Scene geometry reasoning data ->
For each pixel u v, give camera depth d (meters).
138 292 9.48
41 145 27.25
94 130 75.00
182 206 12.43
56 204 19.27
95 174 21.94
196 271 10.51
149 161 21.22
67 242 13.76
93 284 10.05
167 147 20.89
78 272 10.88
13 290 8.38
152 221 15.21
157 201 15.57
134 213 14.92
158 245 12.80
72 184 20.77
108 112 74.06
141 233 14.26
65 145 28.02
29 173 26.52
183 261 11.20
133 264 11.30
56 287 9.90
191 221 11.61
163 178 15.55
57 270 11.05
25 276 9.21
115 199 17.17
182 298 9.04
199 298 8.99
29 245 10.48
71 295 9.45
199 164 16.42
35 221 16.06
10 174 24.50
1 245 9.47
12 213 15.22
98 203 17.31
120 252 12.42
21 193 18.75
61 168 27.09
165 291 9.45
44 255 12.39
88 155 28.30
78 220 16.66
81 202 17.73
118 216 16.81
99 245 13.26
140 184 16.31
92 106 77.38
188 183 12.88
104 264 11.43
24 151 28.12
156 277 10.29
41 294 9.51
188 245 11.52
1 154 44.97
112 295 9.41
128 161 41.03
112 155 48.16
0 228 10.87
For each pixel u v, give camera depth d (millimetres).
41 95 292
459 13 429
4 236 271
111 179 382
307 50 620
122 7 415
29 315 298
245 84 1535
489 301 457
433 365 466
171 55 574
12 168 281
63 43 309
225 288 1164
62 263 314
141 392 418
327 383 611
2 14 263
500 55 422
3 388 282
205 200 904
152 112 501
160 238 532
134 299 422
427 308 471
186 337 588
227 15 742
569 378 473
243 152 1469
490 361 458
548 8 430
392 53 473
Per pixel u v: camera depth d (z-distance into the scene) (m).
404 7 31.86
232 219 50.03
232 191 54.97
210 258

Problem ->
Scan the entries above and copy each line where "pixel" occurs.

Written solution ->
For each pixel u v, give camera depth d (meters).
For each pixel u v, give camera depth d (millimetres).
Per pixel u v: camera depth d (z-distance into the scene) (m).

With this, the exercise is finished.